Marshall said this week he feels fine, but he hasn't looked it. He doesn't seem to move as well as he did earlier this season, when he hit some of the biggest shots of ASU's season. On Jan. 29, Marshall hit a 3-pointer in the final minute to force overtime against California, a game the Sun Devils won. Sixteen days later, he scored 29 in an upset win of Arizona to earn Pac-12 Player of the Week honors.

Since then, with the exception of a two-game scoring burst at home, Marshall mostly has struggled, and so have the Sun Devils, losing five of seven since celebrating the Arizona win on Valentine's Day.

"A lot of the ones I'm missing are wide open," Marshall said. "I've had some wide-open looks. A couple of them I felt like I was trying to guide the ball, but the other ones are rolling around, in and out of the basket. There's not much you can do about those."
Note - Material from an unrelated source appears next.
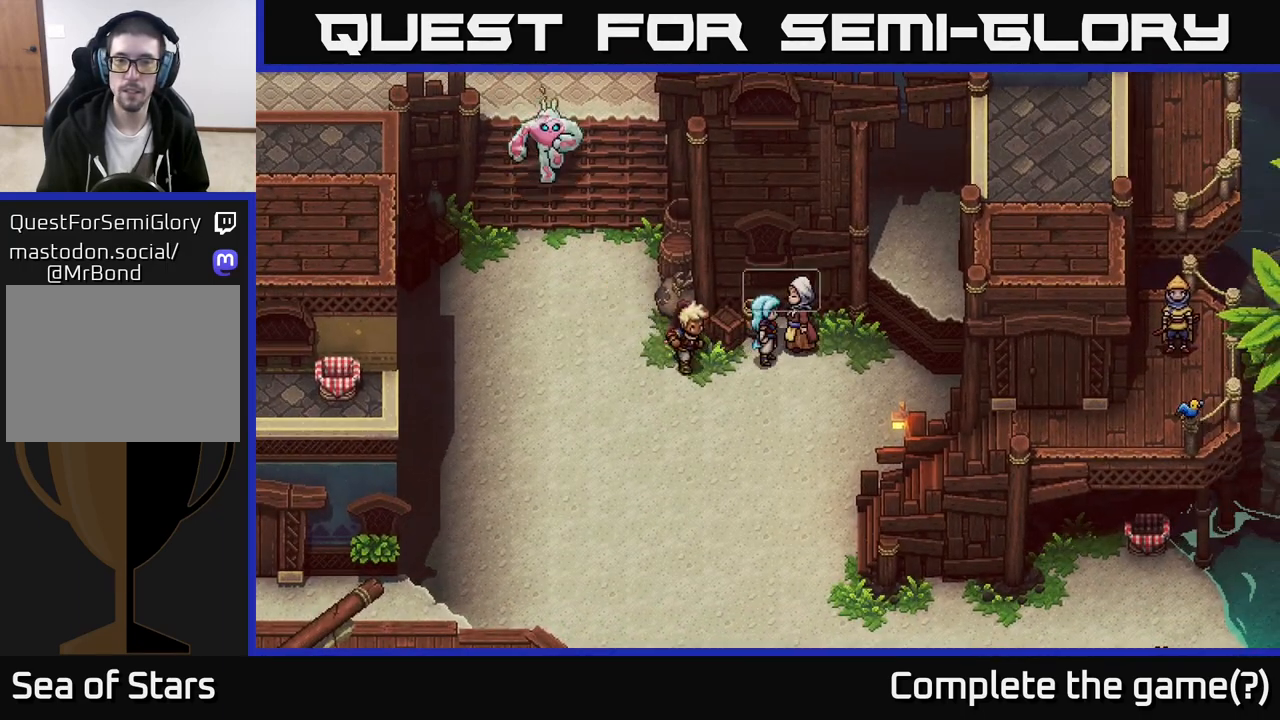
{"buttons": ["A"], "left_stick": "center", "right_stick": "center", "events": [[417, "A", "down"]]}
To try to regain his touch, Marshall estimates he has put up 350 to 500 extra shots a day since the end of last week's Pac-12 Tournament. On Monday, he stayed after practice with assistant coach Stan Johnson shooting jumpers around the arc, with Johnson reminding the guard to focus on three things:

• Being long on his shot and not short.

• Getting his elbow to eye level rather than nose.

• Staying with the shot after the release, landing in the same spot every time.